Oito pessoas carregaram o caixão, envolto com o estandarte real e uma coroa de flores brancas, sob os olhares de uma multidão reunida do lado de fora da catedral, onde permaneceu em uma capela ardente desde a tarde de segunda-feira.
O caixão, acompanhado pela filha da rainha, a princesa Anne, de 72 anos, será levado de avião para a capital britânica, onde passará a noite no Palácio de Buckingham rodeado por membros da família real, chefiada pelo novo monarca, Charles III.
Enquanto o país se despede de sua mãe, o rei de 73 anos se instala no trono que sua mãe ocupou por sete décadas, tornando-se símbolo de união e estabilidade.
Isso inclui uma viagem pelas quatro nações que compõem o país: Inglaterra, País de Gales, Escócia e Irlanda do Norte.
A etapa da Irlanda do Norte, que Charles III realizou nesta terça-feira (13), é considerada a mais delicada.
Desde que os britânicos mantiveram, em 1921, este pedaço da ilha após a independência da Irlanda, a região dividiu-se entre católicos e protestantes.
Profundamente devotados à rainha falecida, os unionistas da Irlanda do Norte, protestantes, temem que a sua causa seja enfraquecida num contexto político alterado pela saída da União Europeia, e pelo avanço dos nacionalistas republicanos e católicos, a favor da reunificação com a vizinha Irlanda.

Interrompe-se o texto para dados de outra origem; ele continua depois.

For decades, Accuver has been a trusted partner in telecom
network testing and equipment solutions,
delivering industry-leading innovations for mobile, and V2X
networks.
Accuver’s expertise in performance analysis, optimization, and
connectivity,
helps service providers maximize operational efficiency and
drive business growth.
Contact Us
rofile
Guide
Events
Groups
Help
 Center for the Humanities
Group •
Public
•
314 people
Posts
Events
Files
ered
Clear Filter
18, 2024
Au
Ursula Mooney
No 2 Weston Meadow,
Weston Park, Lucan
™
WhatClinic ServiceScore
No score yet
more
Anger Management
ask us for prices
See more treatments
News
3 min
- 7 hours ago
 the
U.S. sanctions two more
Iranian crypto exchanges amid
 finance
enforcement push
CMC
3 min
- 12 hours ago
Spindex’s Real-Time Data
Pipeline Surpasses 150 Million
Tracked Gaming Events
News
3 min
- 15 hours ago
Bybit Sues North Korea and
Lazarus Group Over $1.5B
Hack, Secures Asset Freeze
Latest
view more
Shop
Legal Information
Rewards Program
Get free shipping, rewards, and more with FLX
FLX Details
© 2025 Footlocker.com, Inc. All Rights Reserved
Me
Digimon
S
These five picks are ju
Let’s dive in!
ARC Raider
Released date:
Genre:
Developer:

“Assumo minhas novas tarefas determinado a buscar o bem-estar de todos os habitantes da Irlanda do Norte”, prometeu Charles III no Castelo de Hillsborough, no sul de Belfast, aos representantes políticos locais.

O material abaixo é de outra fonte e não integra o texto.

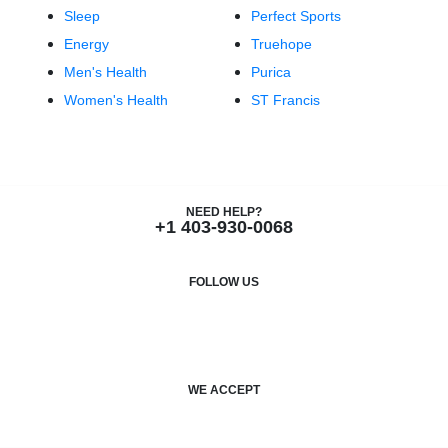
Sleep
Perfect Sports
Energy
Truehope
Men's Health
Purica
Women's Health
ST Francis
NEED HELP?
+1 403-930-0068
FOLLOW US
F
I
a
n
c
s
WE ACCEPT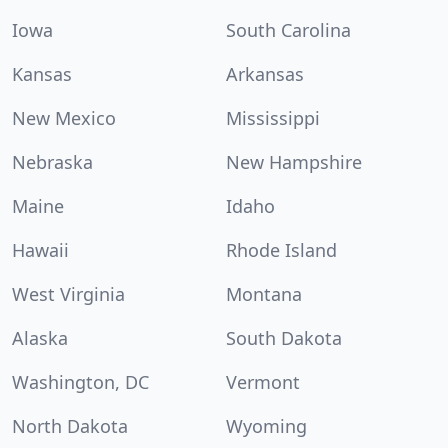
Iowa
South Carolina
Kansas
Arkansas
New Mexico
Mississippi
Nebraska
New Hampshire
Maine
Idaho
Hawaii
Rhode Island
West Virginia
Montana
Alaska
South Dakota
Washington, DC
Vermont
North Dakota
Wyoming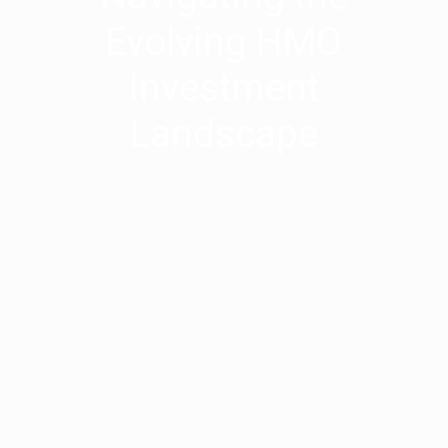
Evolving HMO
Investment
Landscape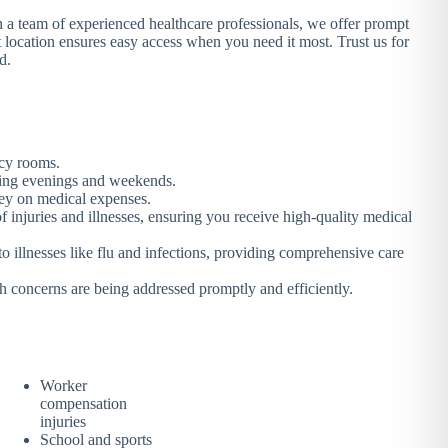
th a team of experienced healthcare professionals, we offer prompt
 location ensures easy access when you need it most. Trust us for
d.
ncy rooms.
luding evenings and weekends.
oney on medical expenses.
 injuries and illnesses, ensuring you receive high-quality medical
to illnesses like flu and infections, providing comprehensive care
h concerns are being addressed promptly and efficiently.
Worker
compensation
injuries
School and sports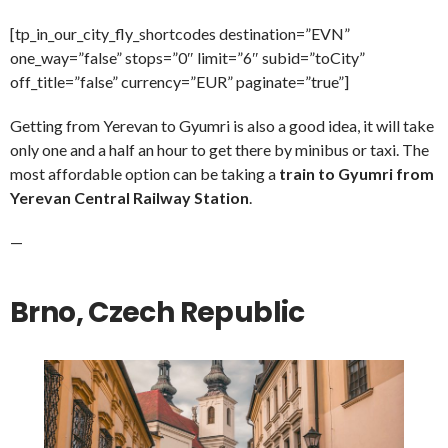
[tp_in_our_city_fly_shortcodes destination=”EVN”
one_way=”false” stops=”0″ limit=”6″ subid=”toCity”
off_title=”false” currency=”EUR” paginate=”true”]
Getting from Yerevan to Gyumri is also a good idea, it will take
only one and a half an hour to get there by minibus or taxi. The
most affordable option can be taking a
train to Gyumri from
Yerevan Central Railway Station
.
—
Brno, Czech Republic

A visita de Elizabeth II à Irlanda em 2011 foi a primeira de um monarca britânico desde a independência e ajudou a selar a paz na região.
Se a rainha gozava de respeito de amplos setores em todas as regiões, Charles III tem o desafio de manter as costuras do reino após o Brexit.
A decisão de deixar a União Europeia foi percebida como inglesa e estimulou o sentimento anti-Londres entre os separatistas escoceses, galeses e norte-irlandeses.